Niente, però, a che vedere con Informer, la serie di questa settimana. Non siamo ancora ai livelli di River (un capolavoro, chi se l’è perso lo trova su Netflix), ma di sicuro siamo dalle parti della prima stagione di Luther. Scritta da due (quasi) esordienti, Sohrab Noshirvani e Rory Haines, è però diretta da una vecchia volpe: Jonny Campbell, quello della bellissima In the flesh (che abbiamo recensito entusiasticamente), di Doctor Who e perfino di Westworld. E’ lui, con il suo gusto e l’indubbio mestiere a coprire le (a dire la verità pochissime) falle di una sceneggiatura davvero potente. Ecco la parola: potente. Informer è così. E’ un cazzottone nello stomaco che ti lascia senza fiato a chiederti cosa ti abbia colpito. Perché l’effetto è questo: tu stai lì, bello e buono e senza gente che urla, senza strepiti, senza tienimi che ti tengo, e ti trovi a terra a chiederti cosa cavolo sia successo.

Proviamo a riassumere la storia. Un giovane inglese di chiare origini pakistane si mette nei guai con la giustizia e viene reclutato da poliziotti senza scrupoli in qualità di informatore. Essendo un paki, può andare dove non possono andare i bianchi e reperire informazioni su una cellula terroristica che, dopo aver colpito Torino, ha preso di mira i sudditi di Sua Maestà. Piaciuto il riassuntino? Beh, è un po’ come dire che Moby Dick è la storia di un pazzo che sta alle calcagna di una balena. Però è così che funziona, che un amico ti chiede: ma di che parla questa serie, tu provi a fare il riassuntino, poi però ti correggi e dici: no senti, la devi vedere, guardala e poi mi dici. Perché se è vero che la storia principale sembra quella che vi ho appena raccontato, è anche vero che è solo un fatterello, un pezzo di un puzzle che sceneggiatura e regia compongono mano mano e che alla fine credevi che l’immagine finale fosse quella raffigurata sulla scatola e invece è un’altra, che non ti aspetti proprio. E guardate che non parlo di colpo di scena, anche se alla fine un colpo di scena c’è eccome. E’ che la storia punta in quella direzione: non cerca di depistare lo spettatore, anzi. Segue un corso che potremmo definire naturale, per cui alla fine tutto ti sembra così ovvio, anche se non te lo aspettavi minimamente. Come succede nella vita. Quella vera.

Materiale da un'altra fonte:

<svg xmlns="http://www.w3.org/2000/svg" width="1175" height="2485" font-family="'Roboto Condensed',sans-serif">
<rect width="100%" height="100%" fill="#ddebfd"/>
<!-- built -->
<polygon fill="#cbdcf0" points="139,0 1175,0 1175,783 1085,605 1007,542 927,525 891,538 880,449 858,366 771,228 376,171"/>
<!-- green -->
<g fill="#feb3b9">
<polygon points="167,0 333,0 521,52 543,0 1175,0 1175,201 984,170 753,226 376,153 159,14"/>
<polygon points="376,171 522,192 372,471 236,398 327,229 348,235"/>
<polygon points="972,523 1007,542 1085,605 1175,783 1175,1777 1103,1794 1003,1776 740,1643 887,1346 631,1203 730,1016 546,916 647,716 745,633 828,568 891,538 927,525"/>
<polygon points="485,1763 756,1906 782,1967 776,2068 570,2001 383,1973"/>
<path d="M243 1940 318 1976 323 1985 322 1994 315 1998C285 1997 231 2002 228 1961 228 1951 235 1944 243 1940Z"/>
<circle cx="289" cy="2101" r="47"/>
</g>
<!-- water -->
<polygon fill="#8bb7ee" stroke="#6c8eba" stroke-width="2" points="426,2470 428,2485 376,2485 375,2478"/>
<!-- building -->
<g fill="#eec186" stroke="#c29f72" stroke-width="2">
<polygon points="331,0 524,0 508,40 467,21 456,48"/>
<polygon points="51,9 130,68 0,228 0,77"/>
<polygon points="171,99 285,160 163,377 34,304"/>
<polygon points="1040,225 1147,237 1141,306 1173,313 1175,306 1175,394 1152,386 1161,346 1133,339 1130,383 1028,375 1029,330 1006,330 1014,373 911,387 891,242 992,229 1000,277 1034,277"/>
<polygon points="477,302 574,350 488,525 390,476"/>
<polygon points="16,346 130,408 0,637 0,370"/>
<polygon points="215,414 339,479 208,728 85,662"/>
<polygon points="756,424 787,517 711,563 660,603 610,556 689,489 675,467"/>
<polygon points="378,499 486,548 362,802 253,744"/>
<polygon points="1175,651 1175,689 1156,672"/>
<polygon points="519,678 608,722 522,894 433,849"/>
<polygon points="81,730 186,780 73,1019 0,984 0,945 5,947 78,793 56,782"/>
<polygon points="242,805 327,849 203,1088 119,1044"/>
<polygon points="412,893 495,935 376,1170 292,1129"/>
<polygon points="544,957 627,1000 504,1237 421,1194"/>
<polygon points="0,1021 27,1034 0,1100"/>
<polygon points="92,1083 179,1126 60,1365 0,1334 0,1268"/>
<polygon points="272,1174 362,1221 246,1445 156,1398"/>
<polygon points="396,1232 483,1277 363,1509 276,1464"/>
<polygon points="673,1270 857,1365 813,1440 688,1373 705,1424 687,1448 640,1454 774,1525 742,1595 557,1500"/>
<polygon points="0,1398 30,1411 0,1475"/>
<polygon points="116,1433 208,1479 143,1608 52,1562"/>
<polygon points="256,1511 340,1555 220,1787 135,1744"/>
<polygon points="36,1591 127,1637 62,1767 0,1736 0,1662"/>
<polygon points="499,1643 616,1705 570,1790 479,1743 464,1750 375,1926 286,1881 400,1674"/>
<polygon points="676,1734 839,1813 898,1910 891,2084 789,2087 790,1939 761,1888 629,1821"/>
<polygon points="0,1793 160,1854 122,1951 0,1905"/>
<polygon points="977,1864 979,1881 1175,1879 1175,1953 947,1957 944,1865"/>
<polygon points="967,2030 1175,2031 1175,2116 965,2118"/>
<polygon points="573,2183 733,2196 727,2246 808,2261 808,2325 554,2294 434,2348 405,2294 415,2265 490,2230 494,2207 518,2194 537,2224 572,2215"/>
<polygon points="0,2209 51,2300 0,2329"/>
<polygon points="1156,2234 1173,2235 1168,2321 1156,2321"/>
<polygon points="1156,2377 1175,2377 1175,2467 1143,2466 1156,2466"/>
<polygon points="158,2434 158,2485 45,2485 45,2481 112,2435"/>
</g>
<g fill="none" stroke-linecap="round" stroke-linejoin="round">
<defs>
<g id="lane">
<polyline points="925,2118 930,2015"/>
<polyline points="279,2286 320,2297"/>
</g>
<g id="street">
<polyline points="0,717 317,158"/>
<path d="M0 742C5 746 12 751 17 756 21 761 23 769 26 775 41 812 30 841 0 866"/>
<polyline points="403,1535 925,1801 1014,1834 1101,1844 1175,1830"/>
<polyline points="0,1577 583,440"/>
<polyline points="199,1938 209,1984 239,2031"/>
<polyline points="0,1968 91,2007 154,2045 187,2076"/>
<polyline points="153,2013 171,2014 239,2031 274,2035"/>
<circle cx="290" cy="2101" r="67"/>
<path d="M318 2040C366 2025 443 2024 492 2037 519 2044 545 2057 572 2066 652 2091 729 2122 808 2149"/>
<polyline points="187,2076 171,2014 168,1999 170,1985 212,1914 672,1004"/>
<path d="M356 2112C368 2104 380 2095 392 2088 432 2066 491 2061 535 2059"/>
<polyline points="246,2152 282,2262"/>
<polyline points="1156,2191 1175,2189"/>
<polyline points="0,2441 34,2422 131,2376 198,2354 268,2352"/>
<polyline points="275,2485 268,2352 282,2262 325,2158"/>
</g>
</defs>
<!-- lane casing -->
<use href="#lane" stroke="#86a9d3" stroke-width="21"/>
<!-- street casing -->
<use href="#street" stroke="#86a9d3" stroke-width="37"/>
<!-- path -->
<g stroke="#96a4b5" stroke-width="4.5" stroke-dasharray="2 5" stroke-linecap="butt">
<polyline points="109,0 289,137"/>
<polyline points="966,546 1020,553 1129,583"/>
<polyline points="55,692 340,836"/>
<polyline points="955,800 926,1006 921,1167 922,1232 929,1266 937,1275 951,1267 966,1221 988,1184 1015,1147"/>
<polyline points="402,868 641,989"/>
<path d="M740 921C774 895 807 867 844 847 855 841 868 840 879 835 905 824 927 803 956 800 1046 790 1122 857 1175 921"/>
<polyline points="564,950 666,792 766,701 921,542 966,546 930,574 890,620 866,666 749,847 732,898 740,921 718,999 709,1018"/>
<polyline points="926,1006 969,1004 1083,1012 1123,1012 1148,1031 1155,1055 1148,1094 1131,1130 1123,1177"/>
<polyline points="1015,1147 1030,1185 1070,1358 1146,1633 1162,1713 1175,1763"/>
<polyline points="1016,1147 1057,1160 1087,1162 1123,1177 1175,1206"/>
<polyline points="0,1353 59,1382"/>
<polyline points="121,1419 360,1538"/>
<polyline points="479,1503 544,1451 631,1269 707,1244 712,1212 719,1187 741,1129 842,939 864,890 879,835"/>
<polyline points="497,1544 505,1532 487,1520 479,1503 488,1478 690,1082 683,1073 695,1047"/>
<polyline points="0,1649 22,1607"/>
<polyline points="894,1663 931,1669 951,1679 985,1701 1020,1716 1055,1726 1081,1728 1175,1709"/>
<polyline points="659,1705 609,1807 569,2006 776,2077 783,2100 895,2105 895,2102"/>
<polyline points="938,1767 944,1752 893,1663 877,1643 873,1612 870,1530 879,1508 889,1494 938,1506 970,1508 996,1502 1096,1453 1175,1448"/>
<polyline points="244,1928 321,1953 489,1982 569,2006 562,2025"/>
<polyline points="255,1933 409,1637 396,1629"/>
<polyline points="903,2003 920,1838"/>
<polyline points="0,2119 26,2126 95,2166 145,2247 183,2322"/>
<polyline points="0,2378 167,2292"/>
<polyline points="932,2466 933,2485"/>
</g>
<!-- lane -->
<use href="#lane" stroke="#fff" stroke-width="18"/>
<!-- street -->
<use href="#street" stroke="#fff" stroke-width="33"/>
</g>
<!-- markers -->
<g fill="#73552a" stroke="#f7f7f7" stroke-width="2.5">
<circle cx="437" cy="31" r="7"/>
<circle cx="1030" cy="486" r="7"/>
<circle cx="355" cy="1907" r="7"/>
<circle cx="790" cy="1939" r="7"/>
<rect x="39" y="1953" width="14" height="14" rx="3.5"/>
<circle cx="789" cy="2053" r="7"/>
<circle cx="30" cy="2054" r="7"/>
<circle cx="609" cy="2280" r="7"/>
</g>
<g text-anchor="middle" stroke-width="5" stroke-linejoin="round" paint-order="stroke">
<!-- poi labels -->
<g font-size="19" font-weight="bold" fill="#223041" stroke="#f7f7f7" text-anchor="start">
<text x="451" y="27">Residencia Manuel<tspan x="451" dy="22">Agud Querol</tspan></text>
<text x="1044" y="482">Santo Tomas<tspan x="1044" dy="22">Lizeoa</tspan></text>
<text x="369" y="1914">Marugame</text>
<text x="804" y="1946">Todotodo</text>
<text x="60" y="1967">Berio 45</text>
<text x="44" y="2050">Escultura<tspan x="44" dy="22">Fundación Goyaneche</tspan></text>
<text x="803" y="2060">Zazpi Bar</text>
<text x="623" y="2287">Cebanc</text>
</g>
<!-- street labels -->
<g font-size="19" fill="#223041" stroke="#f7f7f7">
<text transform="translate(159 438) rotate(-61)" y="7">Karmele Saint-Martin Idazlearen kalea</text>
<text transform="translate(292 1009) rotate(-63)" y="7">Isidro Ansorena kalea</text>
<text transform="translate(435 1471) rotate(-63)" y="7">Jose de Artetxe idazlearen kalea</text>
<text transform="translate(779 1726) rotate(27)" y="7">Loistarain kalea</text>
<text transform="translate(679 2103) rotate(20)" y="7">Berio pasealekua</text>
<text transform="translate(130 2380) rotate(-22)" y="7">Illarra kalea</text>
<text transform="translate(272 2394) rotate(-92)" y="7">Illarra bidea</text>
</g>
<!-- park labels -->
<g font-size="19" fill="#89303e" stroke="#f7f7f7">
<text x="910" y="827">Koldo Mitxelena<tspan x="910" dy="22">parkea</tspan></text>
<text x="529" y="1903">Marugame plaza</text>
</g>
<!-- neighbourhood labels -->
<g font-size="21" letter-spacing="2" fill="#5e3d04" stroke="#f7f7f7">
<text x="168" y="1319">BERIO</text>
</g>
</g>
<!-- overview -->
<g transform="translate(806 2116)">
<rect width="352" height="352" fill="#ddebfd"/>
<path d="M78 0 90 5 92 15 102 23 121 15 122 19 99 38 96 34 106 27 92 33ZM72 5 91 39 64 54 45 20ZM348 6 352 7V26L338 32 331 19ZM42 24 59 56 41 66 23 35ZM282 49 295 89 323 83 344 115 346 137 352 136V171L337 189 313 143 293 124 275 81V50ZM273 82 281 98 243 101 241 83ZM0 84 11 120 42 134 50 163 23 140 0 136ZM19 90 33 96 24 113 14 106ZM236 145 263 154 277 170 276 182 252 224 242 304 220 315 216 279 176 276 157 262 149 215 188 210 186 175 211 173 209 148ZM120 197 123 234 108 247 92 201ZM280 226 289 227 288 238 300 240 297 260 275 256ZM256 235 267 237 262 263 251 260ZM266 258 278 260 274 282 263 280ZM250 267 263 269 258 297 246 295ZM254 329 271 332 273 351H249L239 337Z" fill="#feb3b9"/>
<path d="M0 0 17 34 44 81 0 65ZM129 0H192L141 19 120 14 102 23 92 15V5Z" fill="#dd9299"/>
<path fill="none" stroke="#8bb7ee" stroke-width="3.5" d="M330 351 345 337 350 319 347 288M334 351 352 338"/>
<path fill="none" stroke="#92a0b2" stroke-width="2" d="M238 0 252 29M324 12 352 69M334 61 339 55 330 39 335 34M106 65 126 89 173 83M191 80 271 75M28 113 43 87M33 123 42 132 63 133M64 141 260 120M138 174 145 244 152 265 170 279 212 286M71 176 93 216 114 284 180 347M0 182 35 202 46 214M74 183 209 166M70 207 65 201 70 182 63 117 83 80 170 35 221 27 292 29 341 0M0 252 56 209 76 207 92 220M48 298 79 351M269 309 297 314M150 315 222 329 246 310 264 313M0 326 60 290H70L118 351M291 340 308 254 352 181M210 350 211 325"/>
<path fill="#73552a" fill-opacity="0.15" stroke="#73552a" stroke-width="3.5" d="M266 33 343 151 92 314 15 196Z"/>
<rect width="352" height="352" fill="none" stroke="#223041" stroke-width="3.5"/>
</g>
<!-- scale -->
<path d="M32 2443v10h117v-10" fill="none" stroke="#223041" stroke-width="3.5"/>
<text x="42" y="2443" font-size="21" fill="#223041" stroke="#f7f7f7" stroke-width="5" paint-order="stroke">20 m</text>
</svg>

Detto degli autori, del regista e della storia, resta da affrontare il capitolo più importante: il cast. Che è perfetto, come succede soltanto in certe serie british. Ecco, questa è una di quelle. Non c’è un solo ruolo che non sia ricoperto da un attore di primissimo ordine. Perfetto l’esordiente Nabhaan Rizwan nella parte del giovane Raza Shar, che viene reclutato come informer, e bravissimi gli attori che ricoprono il ruolo di suo padre, suo fratello e della sua matrigna. Impressionante Bel Powley che fa Holly, la giovane detective un po’ paranoica. Starei a elencare tutti, ma facciamo prima a dire che un cast assemblato meglio non era possibile. Fidatevi. Anche perché, nella parte del poliziotto che recluta l’informatore c’è nientemeno che Paddy Considine. Ho detto “nientemeno” perché Considine è un attore di quelli che ti lasciano senza fiato in generale: qui, poi, è una vera gioia per gli occhi. Non mi stupisce. Lo seguo con ammirazione fanatica da quando ha scritto e diretto Tyrannosaur, sette anni fa. Non so se lo avete visto, ma se non lo avete fatto correte su Amazon e compratelo, costa pochissimo, e anche costasse un botto ne varrebbe comunque la pena. E’ tristissimo, forte, ma è uno dei film più intensi che io abbia mai visto, e credetemi quando vi dico che ne ho visti assai. Vi dico solo che i ruoli principali, Considine li ha affidati a Peter Mullan (il mio idolo) e Olivia Colman (seconda solo a Nicola Walker). Ecco, in Informer non è solo l’attore Considine a recitare: è anche l’autore di Tyrannosaur. Una vera meraviglia. Informer, la serie british dell’anno. Da non perdere.